[Start of section]
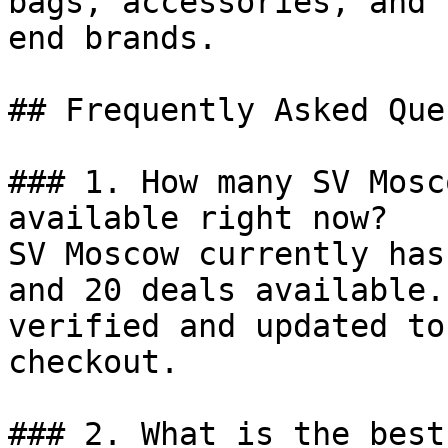
bags, accessories, and 
end brands.

## Frequently Asked Que
### 1. How many SV Mosc
available right now?

SV Moscow currently has
and 20 deals available.
verified and updated to
checkout.

### 2. What is the best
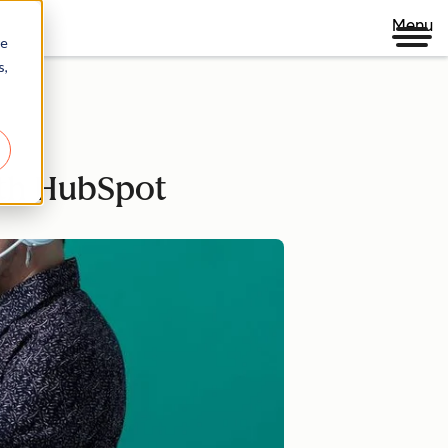
Menu
re
s,
ith HubSpot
[End of section]
* [Exercise details]:
Can you render the text read from all of the rows above as a Markdown table with the columns Line No. and Text, numbering each line in order and leaving out blank lines? Keep the pictures out of the answer.

* [Solution to this exercise]:
| Line No. | Text |
|---|---|
| 1 | bags, accessories, and  |
| 2 | end brands. |
| 3 | ## Frequently Asked Que |
| 4 | ### 1. How many SV Mosc |
| 5 | available right now? |
| 6 | SV Moscow currently has |
| 7 | and 20 deals available. |
| 8 | verified and updated to |
| 9 | checkout. |
| 10 | ### 2. What is the best |
| 11 | Menu |
| 12 | re |
| 13 | s, |
| 14 | ith HubSpot |